Super Puzzle Platformer Deluxe

Today, we’re looking at something lighter. Lord knows I need something light and simple. Stress and current events led to me getting my personal Twitter account getting banned. So what if I told someone to play Un-A-Live? Bluecheck freaks spout genocidal shit all the time. I’m sad that five years of my life are gone, but maybe it’s for the best considering how Twitter (excuse me, X the Everything App (blaze your glory)) is turning into Stormfront 2.

But enough about me, speaking of things that got tainted by an overseeing power, let’s talk about a game that’s just about to: Super Puzzle Platformer Deluxe!

Super Puzzle Platformer Deluxe is a puzzle platformer by Andrew Morrish, published under Adult Swim Games (important fact for later). This game holds a special place in my heart because it was something I played a bunch in college on a cheap used laptop in-between classes. In fact, I was really surprised to see that the local score leaderboards still used my old name during my revisit.
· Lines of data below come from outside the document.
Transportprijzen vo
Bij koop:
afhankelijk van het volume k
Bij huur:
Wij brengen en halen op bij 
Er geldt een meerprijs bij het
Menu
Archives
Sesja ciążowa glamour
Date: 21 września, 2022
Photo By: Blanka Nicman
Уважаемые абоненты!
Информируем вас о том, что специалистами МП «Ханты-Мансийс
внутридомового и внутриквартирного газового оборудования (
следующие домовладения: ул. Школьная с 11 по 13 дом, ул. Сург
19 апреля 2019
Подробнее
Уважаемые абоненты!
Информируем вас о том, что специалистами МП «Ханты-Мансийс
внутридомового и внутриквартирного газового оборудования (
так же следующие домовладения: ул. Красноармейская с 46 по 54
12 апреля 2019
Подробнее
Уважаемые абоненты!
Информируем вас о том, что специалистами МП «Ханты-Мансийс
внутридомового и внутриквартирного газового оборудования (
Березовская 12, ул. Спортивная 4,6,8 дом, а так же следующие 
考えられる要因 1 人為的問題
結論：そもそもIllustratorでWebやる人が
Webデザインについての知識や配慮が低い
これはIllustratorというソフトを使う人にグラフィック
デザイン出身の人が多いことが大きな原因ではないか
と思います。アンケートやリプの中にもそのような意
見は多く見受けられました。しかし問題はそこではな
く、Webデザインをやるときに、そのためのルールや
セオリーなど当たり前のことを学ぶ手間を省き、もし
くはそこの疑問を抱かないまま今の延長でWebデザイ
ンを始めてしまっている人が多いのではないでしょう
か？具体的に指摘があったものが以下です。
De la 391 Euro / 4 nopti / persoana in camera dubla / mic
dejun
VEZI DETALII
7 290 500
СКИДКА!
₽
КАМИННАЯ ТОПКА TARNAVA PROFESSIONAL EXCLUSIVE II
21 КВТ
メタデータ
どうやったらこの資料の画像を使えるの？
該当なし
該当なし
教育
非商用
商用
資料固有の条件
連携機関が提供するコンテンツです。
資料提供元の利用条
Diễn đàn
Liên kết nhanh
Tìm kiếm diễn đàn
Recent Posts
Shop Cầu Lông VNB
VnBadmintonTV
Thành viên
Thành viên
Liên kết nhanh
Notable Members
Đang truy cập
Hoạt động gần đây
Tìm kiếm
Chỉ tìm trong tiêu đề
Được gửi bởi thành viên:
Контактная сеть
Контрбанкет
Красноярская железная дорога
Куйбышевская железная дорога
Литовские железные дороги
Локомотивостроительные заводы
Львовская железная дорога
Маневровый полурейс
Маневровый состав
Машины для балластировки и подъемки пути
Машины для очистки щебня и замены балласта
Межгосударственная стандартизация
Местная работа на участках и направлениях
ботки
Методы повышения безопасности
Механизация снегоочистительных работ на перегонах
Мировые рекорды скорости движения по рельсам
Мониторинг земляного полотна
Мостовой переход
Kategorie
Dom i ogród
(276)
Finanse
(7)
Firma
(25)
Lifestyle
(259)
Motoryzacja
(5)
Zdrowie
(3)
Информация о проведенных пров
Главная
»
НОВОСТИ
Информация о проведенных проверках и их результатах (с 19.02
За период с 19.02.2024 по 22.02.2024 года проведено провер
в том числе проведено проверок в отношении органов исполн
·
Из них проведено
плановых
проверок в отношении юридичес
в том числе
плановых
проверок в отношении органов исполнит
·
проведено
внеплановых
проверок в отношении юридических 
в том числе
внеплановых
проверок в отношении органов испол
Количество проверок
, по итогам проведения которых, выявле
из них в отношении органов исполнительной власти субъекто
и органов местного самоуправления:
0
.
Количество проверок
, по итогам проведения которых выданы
You are a little guy armed with a weapon of some sort, dropped into a falling block puzzle game field. If you shoot a block, you damage it and all blocks of the same color connected to it, netting you more points the bigger the cluster is when you destroy it. Ideally, you’d be shooting up smaller formations of blocks so that large structures of the same color properly build up to get more points.

But true to the platformer aspect of the name, there are threats to deal with. Each level has a specialized set of threats that will kill you and end the run, from the haunted mansion setting down graves for ghosts to roam the playing field to the space station dropping cannons that fire shots in wavy patterns. To get rid of them, you have to destroy a block connected to them, which may be difficult depending on how the level’s built itself. The one shared threat across all levels that you can’t do anything about are the falling blocks themselves, which reduce your level and ability to better break blocks, if not kill you outright if they fall on you. Every so often the game will drop multiple rows of blocks in a row, sending you scrambling to fit in the gaps.

In chasing higher scores, there’s a tension to how you play. Letting big structures build up is important for score, but in letting that happen, there’s less free space to run around in. There’s less room to maneuver around hazards, and the higher the play field is, the less time you have to react to dropping blocks. You can’t be overzealous in clearing the playfield either, because the bottom of the screen is a kill plane, and it’s very plausible for you to accidentally destroy the ground beneath you depending on how the blocks line up.

Revisiting this game has been a blast. Super Puzzle Platformer Deluxe is easy to grasp and has enough complexity to keep it from being boring but not enough for it to confound people that aren’t super into puzzle games. Like, imagine if the blocks combo cleared each other after you destroyed a structure that was supporting some of them, that’d be fucked up. It’s a perfectly nice blend of platformer and action puzzle games. Some of the characters I thought were kinda meh to use, but it’s all good fun!

So you might be wondering: why did I revisit it all of a sudden?

Back in March, it was announced that Warner Bros Discovery, the parent company of Adult Swim Games and probably the most fucked up media conglomerate we have right now, was going to have all Adult Swim Games published titles delisted for… reasons. Really, I looked at a bunch of articles to try to find some reasoning for it, because at least stuff like the shelving of Coyote vs Acme had reasoning (if fucked up and stupid) but I really couldn’t find anything? It costs nothing to keep these games up, and Warner could have at least transferred publishing rights to the original developers, but they didn’t want to do the bare minimum of doing that, instead leaving developers to republish things themselves and lose out on everything connected to their original pages (while also legally being required to scrub out the original publishing credits).

It’s stupid how games can just casually get fucked over by parent companies. Just days ago hit game Helldivers 2 nearly had its playerbase fucked over by Sony forcing the usage of PSN accounts on Arrowhead, but Sony stepped off after loud demand. Unfortunately, given that Coyote vs Acme is still in limbo in spite of so many people openly wanting the head of that bitch idiot David Zaslav, I don’t see a happy ending here.

I wish I was faster with getting this out, because Warner’s due to get rid of Super Puzzle Platformer Deluxe within the next few days, if it hasn’t already by the time this is posted. Earlier versions of Super Puzzle Platformer still exist on Morrish’s itch page, but Deluxe? Welp. I hope the best for Andrew Morrish and his fellow devs, because they really don’t deserve this at all. Super Puzzle Platformer Deluxe is a wonderful time-killer, and I hope it will come back in better circumstances.